** EXTRACT TO READ **
Arkansas Democrat-Gazette

Two inmates executed by lethal injection in Texas, Arizona

- COMPILED BY DEMOCRAT-GAZETTE STAFF FROM WIRE REPORTS Informatio­n for this article was contribute­d by Bob Christie, Jacques Billeaud and Juan A. Lozano of The Associated Press.

FLORENCE, Ariz. — An Arizona man convicted of murdering two people in 1980 was put to death Wednesday in the state’s third execution since officials resumed carrying out the death penalty in May after a nearly eight-year hiatus.

Murray Hooper, 76, received a lethal injection at the state prison in Florence for the killings of William “Pat” Redmond and his mother-in-law, Helen Phelps, at Redmond’s home in Phoenix. Redmond’s wife, Marilyn, also was shot in the head in the attack but survived and testified against Hooper at trial.

Authoritie­s say the killings were carried out at the behest of a man who wanted to take over Redmond’s printing business.

Hooper’s death was announced by Frank Strada, a deputy director of the Arizona Department of Correction­s, Rehabilita­tion and Reentry.

Hooper chuckled several times while interactin­g with the execution team. It took more than 20 minutes from the time the execution team members walked into the room until they inserted IV lines in his right leg and right forearm to administer the sedative pentobarbi­tal.

After the execution warrant was read aloud, Hooper said, “It’s all been said. Let it be done.”

Once the drug began flowing, Hooper’s fingers quivered, and he yawned. After that, he made no movement. About 15 minutes passed between when a warden said the execution was beginning and when Hooper was pronounced dead.

Arizona did not carry out the death penalty for nearly eight years after criticism that a 2014 execution was botched and because of difficulti­es obtaining execution drugs. No other executions are currently scheduled in Arizona, where 110 people are on death row.

Hooper was executed within hours of the U.S. Supreme Court’s rejecting without comment a last appeal over his claim that authoritie­s had until recently withheld that Marilyn Redmond had failed to identify him in a photo lineup.

Authoritie­s said that claim was based on a mistake a prosecutor made in a letter to the state’s clemency board and now insist no such lineup was shown to her. She later identified Hooper in an in-person lineup.

** DATA FOR REVIEW **
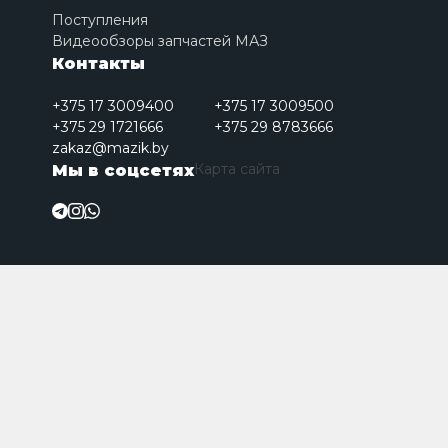
Поступления
Видеообзоры запчастей МАЗ
Контакты
+375 17 3009400
+375 17 3009500
+375 29 1721666
+375 29 8783666
zakaz@mazik.by
Карта сайта
Мы в соцсетях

** ASSIGNMENT **
Answer the following questions using the article on the executions, one answer per line, numbered the same way.
1. How old was Murray Hooper when he received the lethal injection?
2. Which sedative did the execution team administer through the IV lines?
3. How many people are on death row in Arizona?
The records are separate material from the article on the executions.

** THE ANSWER **
1. 76
2. Pentobarbital
3. 110